The second time is the charm for Springfield in its quest for a community development block grant.
On Friday, Gov. Nathan Deal announced the awarding of more than $38 million in aid from the U.S. Department of Housing and Urban Development to the state’s community development block grant program. The funds are used to help smaller and rural communities to create jobs and improve living conditions for low- and moderate-income residents.
“We’re very happy,” said Springfield City Manager Brett Bennett.
Springfield will be getting a CDBG for $359,605 to replace septic systems for South Railroad Avenue and Tunnel Road homes with a sanitary sewer. With the grant funding, sewer service will be extended across the railroad tracks to approximately 20 homes.
Bennett mentioned the grant application during his presentation on the city Thursday at the annual community retreat at St. Simons Island and said the city hoped to hear soon on whether it got the grant. Friday morning, state Sen. Jack Hill called Springfield City Hall to tell them the good news.
“It was very exciting and kind of odd on the timing,” Bennett said.
Bennett also expressed his thanks to all who worked on the grant application, especially Springfield resident Pearl Thomas, whom Bennett called “the spearhead behind” the grant process.
“She did it the right way,” Bennett added. “She started coming to the council meetings and asked, ‘how can we work together as a group and how we can work together to make it happen?’ Even though we didn’t get it the first time that way, it works. I’d like to give her thanks for not letting it die.”
Bennett will attend a recipients’ workshop on Sept. 15. From there, Bennett expects to have a better idea of how soon work can begin. Preliminary engineering has not been done yet and the project has not been designed.
Some easements also have to be obtained and because the project is being conducted with federal money, Bennett expects such tasks as historical and environmental surveys to be necessary.

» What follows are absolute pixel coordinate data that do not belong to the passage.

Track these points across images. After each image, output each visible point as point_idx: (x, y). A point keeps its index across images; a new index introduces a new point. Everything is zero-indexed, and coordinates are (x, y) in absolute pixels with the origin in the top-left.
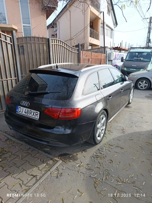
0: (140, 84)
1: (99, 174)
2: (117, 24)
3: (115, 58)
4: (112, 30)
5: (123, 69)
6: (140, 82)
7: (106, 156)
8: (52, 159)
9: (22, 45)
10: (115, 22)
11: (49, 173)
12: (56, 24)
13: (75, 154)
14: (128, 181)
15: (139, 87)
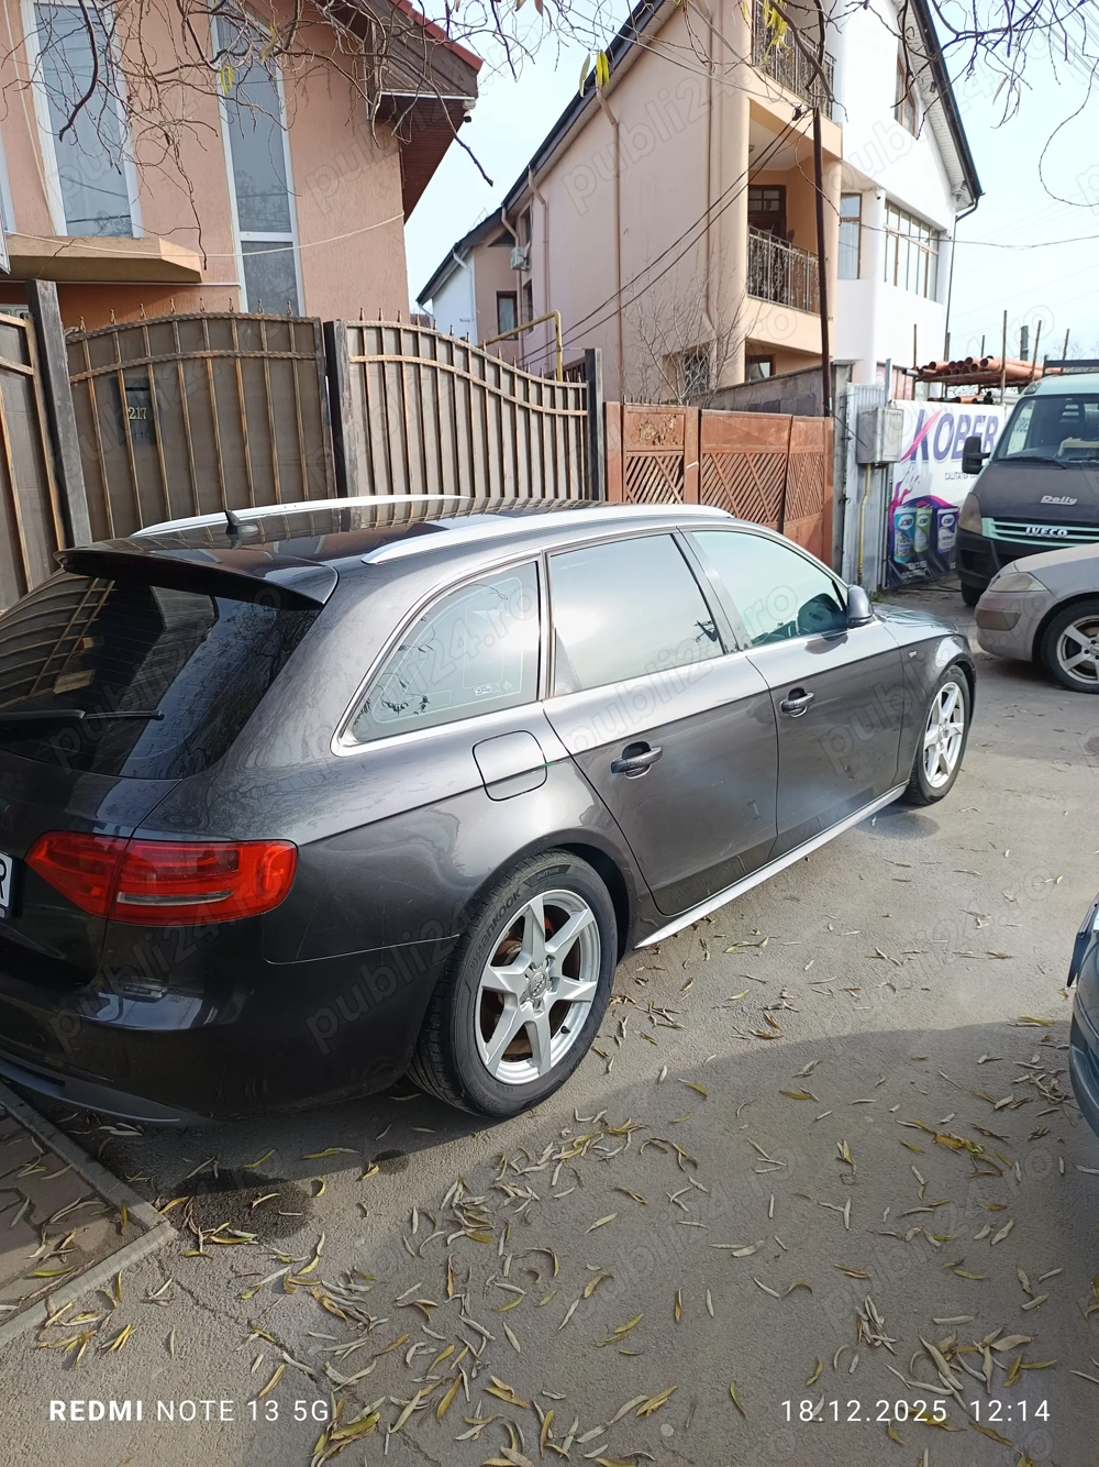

“There are a few steps that take some time,” he said.
The city sought a grant in excess of $450,000 last year, which would have included a local match of $25,000 to cover the tap-in fees.
Residents of the neighborhood had long complained about the costs of upkeep with their septic systems and the problems they had with their septic tanks. The tanks were having to be pumped out several times a year, at a cost of about $225 each time, and the tanks also filled with rainwater during heavy rains.
There also were complaints of sewage backup in the septic systems, slow drainage and toilets that would not flush.
Residents also have told council members that they would have to do their bathing and laundry before the rain starts.
The initial grant application was submitted to the state Department of Community Affairs in late March 2010, and the city received its rejection notice six months later.